Assuming that the first three prongs of this standard are met, we find that this is
not a case that would justify the exercise of our discretion to provide relief. As the
Supreme Court has noted, “Rule 52(b) is permissive, not mandatory.” United States v.
Olano,
507 U.S. 725, 735 (1993). The discretion that Rule 52(b) confers should “be used
sparingly, solely in those circumstances in which a miscarriage of justice would
otherwise result.” United States v. Young,
470 U.S. 1, 15 (1985) (quotation marks
omitted). Any “unwarranted extension of this exacting definition of plain error would
skew the Rule’s careful balancing” of the need to encourage vigilance on the part of
defendants “against our insistence that obvious injustice be promptly redressed.”
Id.
(quotation marks omitted). “[A] reflexive inclination by appellate courts to reverse
because of unpreserved error would be fatal,” given the reality that “errors are a constant
in the trial process” and that most of these errors “do not much matter.” Puckett v.
United States,
556 U.S. 129, 134 (2009).
The only injury that Arreola-Ariza complains of is the imposition of a $1,000 fine
based on a mistaken understanding of the effect of the fine.

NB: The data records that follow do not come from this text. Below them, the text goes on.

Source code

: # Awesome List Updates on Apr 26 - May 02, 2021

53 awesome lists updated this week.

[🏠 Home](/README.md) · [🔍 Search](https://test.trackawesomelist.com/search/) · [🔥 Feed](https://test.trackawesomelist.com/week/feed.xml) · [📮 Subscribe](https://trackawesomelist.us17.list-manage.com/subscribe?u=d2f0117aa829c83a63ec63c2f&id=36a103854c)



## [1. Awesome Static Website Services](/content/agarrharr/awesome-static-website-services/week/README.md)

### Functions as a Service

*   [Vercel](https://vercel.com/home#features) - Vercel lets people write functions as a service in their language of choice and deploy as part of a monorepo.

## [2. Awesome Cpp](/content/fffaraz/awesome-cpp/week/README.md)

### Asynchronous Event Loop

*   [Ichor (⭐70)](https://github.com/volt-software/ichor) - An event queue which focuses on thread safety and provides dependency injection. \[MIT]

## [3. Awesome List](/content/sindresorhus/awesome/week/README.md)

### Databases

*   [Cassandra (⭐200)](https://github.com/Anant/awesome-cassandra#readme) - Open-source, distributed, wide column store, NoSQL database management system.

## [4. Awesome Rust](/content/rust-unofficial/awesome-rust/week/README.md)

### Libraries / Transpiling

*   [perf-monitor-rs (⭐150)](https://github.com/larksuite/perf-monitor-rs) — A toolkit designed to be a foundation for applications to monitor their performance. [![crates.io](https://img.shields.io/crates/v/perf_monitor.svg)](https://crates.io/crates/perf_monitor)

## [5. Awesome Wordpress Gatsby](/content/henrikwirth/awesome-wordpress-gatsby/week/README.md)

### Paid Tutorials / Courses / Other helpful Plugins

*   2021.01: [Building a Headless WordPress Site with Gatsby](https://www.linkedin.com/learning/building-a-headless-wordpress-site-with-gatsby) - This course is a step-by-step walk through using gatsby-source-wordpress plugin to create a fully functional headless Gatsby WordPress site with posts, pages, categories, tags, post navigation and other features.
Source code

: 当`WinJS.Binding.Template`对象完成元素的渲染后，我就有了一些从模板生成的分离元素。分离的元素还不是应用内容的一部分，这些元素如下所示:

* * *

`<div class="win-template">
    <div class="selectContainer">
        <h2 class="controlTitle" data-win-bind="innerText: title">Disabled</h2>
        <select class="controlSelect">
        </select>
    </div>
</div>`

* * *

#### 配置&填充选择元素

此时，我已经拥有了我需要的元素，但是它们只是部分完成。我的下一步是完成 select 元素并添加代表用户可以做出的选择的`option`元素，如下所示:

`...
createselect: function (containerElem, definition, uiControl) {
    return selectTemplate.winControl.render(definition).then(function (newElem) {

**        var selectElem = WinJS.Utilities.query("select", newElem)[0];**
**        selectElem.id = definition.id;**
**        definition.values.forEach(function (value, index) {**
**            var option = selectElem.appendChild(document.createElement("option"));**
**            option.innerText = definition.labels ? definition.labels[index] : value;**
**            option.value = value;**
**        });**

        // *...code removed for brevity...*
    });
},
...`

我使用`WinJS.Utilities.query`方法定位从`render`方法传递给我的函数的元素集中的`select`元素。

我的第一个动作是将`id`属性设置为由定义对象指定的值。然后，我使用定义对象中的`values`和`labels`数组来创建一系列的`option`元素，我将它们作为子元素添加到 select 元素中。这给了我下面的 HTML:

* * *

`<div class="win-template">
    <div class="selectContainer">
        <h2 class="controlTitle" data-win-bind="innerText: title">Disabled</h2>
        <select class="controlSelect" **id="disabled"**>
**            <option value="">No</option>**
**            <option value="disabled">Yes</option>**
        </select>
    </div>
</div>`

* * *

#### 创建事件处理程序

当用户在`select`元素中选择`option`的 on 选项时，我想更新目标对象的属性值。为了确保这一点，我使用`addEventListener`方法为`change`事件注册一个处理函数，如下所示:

Even if that is the case,
though, the District Court did understand that the training opportunities from which he
hoped Arreola-Ariza might benefit were available at the discretion of the Bureau of
5
Prisons. App. 77. Additionally, he stated that those possible opportunities were only
“part” of the basis for the below-Guidelines fine that he imposed. App. 78. Moreover,
Arreola-Ariza admits that he is required to participate in the Bureau’s inmate financial
responsibility program, and this provides him with an opportunity to obtain income to
pay the fine. Arreola-Ariza Br. 19. The imposition of the fine in this case does not
constitute a miscarriage of justice, and so we decline to exercise our authority to provide
relief.
III.
For the foregoing reasons, we will affirm the judgment of the District Court.